• INFORMATION PROVIDED

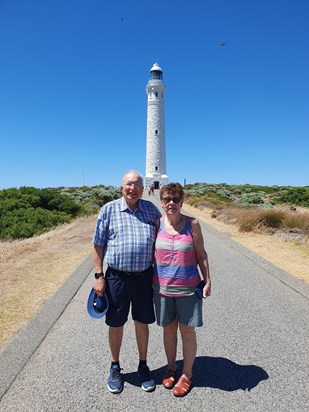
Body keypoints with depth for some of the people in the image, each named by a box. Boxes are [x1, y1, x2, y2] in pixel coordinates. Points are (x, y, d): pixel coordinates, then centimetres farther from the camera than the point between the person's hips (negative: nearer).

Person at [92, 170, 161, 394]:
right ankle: (115, 368, 38)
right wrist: (99, 276, -4)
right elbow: (98, 245, 0)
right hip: (116, 277, -1)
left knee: (142, 323, 16)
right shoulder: (109, 209, -3)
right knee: (116, 324, 14)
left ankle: (143, 366, 39)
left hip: (144, 277, 2)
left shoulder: (151, 209, 3)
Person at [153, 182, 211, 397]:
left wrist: (207, 280, -2)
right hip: (162, 287, 2)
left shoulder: (192, 224, -7)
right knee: (168, 329, 16)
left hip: (187, 287, -1)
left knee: (187, 330, 10)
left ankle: (187, 375, 30)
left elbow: (201, 254, 0)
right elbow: (149, 254, 6)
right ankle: (171, 368, 38)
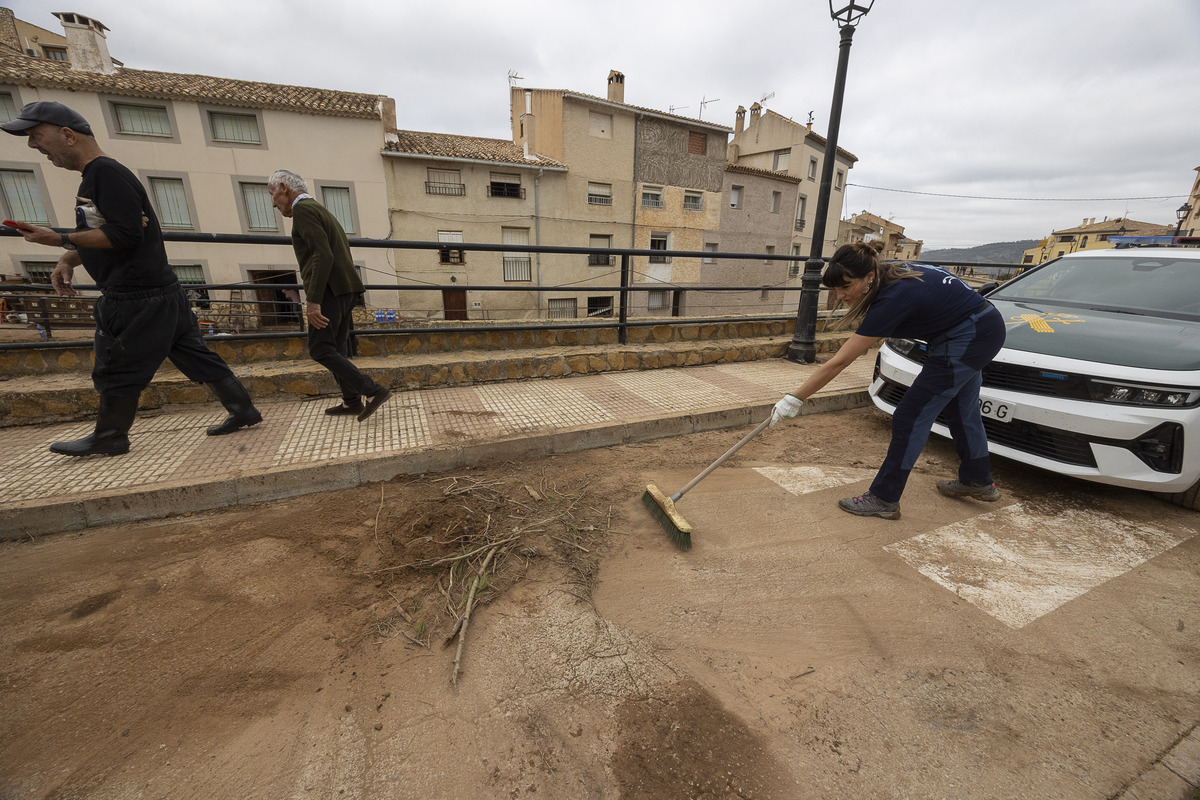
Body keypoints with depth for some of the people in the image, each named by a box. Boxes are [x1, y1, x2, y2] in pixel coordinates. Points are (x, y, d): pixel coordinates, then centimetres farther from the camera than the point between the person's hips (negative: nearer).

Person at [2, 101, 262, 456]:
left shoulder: (106, 171, -11)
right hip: (161, 293, 10)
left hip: (138, 298, -10)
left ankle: (109, 437, 14)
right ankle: (243, 410, 11)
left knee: (117, 368, 1)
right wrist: (68, 260, 13)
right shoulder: (96, 176, 21)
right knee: (197, 357, 8)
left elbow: (124, 235, -19)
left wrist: (60, 240, -10)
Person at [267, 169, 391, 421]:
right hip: (345, 289, 10)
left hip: (329, 290, -10)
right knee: (336, 348, 14)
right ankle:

• AIM OF THE EXERCISE
Rewrite the material from the line with "right hip: (116, 277, -1)" to the line with "right ankle: (171, 368, 38)", both included, reproducing every line in full, including the person lines. Multiply each x, y and depth value in the keypoint answers by 0.45 and round to whole numbers with halves going up, but leave the person boxes as they are.

• WRITTEN RESPONSE
right hip: (52, 125, 0)
left knee: (64, 145, 7)
right shoulder: (49, 94, -1)
right knee: (52, 146, 6)
left ankle: (64, 165, 18)
left hip: (65, 125, 1)
left shoulder: (68, 94, 1)
Person at [153, 182, 211, 397]:
left wrist: (93, 126, -1)
right hip: (73, 129, 1)
left shoulder: (86, 101, -3)
right knee: (76, 148, 7)
left hip: (84, 129, 0)
left knee: (84, 149, 5)
left ankle: (84, 169, 14)
left elbow: (90, 114, 0)
right elbow: (67, 114, 3)
right ankle: (77, 166, 17)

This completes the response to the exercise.